━━ Data
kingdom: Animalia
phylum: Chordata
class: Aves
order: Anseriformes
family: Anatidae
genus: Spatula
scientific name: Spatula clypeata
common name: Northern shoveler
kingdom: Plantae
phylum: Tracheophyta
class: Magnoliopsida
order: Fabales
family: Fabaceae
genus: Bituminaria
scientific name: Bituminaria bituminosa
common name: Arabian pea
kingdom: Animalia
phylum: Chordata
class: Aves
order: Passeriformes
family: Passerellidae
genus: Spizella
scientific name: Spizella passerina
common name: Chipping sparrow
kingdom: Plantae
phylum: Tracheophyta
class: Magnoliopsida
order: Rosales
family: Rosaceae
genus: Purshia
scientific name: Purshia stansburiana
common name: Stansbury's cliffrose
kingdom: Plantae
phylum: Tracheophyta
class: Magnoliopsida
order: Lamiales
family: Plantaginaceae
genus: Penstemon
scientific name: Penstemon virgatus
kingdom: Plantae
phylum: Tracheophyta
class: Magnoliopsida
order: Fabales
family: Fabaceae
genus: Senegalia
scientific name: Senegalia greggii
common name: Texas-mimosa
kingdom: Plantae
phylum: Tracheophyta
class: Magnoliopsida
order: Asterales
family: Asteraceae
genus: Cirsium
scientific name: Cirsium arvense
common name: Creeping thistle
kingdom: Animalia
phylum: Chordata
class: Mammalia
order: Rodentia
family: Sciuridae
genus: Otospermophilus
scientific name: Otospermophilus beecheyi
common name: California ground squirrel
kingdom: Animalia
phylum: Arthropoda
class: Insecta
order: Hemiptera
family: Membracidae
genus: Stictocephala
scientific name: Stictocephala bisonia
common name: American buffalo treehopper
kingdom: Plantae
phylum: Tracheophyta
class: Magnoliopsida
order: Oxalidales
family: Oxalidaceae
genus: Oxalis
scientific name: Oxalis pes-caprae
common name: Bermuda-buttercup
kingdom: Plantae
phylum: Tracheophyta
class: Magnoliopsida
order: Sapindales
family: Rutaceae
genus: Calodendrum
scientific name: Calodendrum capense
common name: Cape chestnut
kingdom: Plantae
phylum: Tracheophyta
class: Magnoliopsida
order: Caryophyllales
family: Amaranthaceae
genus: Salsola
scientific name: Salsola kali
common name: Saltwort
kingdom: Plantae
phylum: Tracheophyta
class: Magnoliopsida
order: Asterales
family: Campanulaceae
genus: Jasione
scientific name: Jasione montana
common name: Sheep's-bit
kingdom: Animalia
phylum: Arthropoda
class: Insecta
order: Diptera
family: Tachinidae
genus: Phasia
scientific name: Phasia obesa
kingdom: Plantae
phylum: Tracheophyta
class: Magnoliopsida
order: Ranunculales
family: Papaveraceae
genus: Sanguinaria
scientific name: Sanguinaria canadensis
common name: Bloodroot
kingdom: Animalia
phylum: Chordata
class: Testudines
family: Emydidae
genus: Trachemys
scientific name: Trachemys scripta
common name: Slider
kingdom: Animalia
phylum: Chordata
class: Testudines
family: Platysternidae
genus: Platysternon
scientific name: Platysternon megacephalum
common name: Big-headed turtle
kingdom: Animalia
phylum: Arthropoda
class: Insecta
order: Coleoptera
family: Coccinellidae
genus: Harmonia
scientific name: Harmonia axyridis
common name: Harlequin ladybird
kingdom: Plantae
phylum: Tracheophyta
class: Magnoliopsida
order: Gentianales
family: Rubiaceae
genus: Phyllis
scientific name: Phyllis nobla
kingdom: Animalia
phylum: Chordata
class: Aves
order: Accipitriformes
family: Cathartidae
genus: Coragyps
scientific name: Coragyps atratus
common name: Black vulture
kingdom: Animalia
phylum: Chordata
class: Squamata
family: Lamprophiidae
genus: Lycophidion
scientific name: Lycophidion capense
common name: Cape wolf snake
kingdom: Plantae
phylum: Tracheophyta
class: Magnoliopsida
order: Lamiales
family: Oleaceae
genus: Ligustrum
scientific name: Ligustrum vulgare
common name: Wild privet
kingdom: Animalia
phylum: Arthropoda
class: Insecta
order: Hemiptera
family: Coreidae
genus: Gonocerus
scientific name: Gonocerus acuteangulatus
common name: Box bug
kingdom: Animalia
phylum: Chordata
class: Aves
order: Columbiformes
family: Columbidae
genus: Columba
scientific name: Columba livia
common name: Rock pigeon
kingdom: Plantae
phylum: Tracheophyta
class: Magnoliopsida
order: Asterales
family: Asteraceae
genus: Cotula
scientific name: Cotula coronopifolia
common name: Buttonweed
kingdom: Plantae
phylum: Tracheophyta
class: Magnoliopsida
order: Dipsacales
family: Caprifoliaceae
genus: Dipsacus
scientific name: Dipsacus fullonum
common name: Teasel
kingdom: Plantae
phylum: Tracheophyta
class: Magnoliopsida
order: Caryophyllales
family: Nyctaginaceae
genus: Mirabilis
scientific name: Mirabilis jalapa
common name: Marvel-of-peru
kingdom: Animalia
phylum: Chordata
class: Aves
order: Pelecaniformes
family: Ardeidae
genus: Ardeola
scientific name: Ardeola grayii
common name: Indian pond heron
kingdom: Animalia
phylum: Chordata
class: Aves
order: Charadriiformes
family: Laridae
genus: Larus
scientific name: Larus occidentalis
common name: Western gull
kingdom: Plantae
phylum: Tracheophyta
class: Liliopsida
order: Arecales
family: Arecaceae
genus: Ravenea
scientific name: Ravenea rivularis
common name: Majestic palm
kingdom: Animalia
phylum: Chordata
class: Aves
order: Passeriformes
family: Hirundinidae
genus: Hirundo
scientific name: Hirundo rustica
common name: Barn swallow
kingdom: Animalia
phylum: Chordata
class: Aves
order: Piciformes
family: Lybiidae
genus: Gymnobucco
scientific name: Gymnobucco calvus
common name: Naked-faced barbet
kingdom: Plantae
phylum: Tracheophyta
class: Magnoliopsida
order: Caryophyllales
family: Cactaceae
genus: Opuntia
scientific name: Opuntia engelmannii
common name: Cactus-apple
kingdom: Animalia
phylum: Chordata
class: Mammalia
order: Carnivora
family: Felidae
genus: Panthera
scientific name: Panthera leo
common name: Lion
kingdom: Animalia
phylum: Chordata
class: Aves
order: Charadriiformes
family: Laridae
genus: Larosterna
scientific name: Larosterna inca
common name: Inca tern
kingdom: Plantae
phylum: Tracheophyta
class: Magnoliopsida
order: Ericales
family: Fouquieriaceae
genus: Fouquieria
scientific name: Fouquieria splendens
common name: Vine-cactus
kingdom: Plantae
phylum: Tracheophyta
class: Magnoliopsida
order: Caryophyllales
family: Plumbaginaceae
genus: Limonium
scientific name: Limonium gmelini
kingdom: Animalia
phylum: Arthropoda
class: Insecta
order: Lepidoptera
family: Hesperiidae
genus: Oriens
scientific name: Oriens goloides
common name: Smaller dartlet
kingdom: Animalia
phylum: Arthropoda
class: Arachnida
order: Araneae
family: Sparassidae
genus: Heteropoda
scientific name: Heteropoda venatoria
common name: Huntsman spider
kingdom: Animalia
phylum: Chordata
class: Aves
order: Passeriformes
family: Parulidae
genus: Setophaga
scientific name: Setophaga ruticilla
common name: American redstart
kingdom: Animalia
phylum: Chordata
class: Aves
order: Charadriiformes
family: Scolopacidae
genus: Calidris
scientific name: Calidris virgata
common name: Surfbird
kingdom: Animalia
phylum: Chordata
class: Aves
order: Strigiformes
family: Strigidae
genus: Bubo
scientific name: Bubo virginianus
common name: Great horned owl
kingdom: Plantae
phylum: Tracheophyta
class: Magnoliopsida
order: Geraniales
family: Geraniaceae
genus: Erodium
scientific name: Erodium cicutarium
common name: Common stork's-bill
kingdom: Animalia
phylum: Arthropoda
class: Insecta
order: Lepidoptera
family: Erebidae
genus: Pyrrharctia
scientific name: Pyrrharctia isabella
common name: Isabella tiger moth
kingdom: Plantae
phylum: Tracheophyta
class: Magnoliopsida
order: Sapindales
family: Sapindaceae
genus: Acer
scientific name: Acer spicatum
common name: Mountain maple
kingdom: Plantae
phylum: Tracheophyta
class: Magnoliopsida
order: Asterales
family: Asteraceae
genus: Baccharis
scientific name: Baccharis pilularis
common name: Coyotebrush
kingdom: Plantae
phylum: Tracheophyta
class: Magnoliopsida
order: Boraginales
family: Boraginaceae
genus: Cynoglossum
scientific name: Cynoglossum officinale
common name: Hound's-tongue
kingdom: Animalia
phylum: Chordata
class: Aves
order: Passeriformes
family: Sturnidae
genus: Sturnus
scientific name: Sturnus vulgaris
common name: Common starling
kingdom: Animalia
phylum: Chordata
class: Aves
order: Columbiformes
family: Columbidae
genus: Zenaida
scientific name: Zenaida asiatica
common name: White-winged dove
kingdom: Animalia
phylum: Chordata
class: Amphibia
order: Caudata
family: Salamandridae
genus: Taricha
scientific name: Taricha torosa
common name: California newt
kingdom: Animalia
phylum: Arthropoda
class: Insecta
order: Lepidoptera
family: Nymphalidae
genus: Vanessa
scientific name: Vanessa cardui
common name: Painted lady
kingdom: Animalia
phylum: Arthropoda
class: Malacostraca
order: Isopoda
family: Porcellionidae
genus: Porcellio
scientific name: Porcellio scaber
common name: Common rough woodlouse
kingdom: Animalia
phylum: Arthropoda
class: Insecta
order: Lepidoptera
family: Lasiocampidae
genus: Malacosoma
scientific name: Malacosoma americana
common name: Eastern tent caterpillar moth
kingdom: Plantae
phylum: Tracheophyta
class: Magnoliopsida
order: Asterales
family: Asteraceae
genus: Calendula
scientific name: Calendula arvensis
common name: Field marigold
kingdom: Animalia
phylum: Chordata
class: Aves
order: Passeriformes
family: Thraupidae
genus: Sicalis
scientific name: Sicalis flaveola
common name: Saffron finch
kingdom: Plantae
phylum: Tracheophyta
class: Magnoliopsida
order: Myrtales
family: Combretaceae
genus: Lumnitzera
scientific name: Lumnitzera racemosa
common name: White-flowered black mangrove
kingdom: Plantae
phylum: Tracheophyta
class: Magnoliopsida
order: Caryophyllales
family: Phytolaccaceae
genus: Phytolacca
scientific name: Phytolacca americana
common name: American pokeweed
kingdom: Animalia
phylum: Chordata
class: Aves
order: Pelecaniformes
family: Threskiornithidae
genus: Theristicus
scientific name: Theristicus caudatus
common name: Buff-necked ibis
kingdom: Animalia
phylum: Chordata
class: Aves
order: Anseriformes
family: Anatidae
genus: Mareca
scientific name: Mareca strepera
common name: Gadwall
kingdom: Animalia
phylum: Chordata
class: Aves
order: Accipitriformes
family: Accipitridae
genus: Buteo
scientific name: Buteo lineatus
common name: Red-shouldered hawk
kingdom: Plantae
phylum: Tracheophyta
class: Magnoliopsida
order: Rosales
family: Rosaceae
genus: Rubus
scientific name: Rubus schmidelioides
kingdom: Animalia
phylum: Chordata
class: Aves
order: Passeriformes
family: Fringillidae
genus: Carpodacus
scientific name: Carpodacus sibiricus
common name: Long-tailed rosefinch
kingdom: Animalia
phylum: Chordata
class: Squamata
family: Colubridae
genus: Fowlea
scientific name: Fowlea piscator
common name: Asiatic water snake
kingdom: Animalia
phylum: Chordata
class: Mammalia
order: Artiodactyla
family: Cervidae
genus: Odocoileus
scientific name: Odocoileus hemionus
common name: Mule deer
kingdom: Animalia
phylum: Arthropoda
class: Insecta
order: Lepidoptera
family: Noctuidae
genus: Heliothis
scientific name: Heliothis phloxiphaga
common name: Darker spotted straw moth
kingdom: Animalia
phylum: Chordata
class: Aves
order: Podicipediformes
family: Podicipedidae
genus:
━━━━
[Stated exercise]
Starting at the very first of the rows above and ending at the line that contains "genus: Oxalis", can you copy out every line word for word?

[Correct result]
kingdom: Animalia
phylum: Chordata
class: Aves
order: Anseriformes
family: Anatidae
genus: Spatula
scientific name: Spatula clypeata
common name: Northern shoveler
kingdom: Plantae
phylum: Tracheophyta
class: Magnoliopsida
order: Fabales
family: Fabaceae
genus: Bituminaria
scientific name: Bituminaria bituminosa
common name: Arabian pea
kingdom: Animalia
phylum: Chordata
class: Aves
order: Passeriformes
family: Passerellidae
genus: Spizella
scientific name: Spizella passerina
common name: Chipping sparrow
kingdom: Plantae
phylum: Tracheophyta
class: Magnoliopsida
order: Rosales
family: Rosaceae
genus: Purshia
scientific name: Purshia stansburiana
common name: Stansbury's cliffrose
kingdom: Plantae
phylum: Tracheophyta
class: Magnoliopsida
order: Lamiales
family: Plantaginaceae
genus: Penstemon
scientific name: Penstemon virgatus
kingdom: Plantae
phylum: Tracheophyta
class: Magnoliopsida
order: Fabales
family: Fabaceae
genus: Senegalia
scientific name: Senegalia greggii
common name: Texas-mimosa
kingdom: Plantae
phylum: Tracheophyta
class: Magnoliopsida
order: Asterales
family: Asteraceae
genus: Cirsium
scientific name: Cirsium arvense
common name: Creeping thistle
kingdom: Animalia
phylum: Chordata
class: Mammalia
order: Rodentia
family: Sciuridae
genus: Otospermophilus
scientific name: Otospermophilus beecheyi
common name: California ground squirrel
kingdom: Animalia
phylum: Arthropoda
class: Insecta
order: Hemiptera
family: Membracidae
genus: Stictocephala
scientific name: Stictocephala bisonia
common name: American buffalo treehopper
kingdom: Plantae
phylum: Tracheophyta
class: Magnoliopsida
order: Oxalidales
family: Oxalidaceae
genus: Oxalis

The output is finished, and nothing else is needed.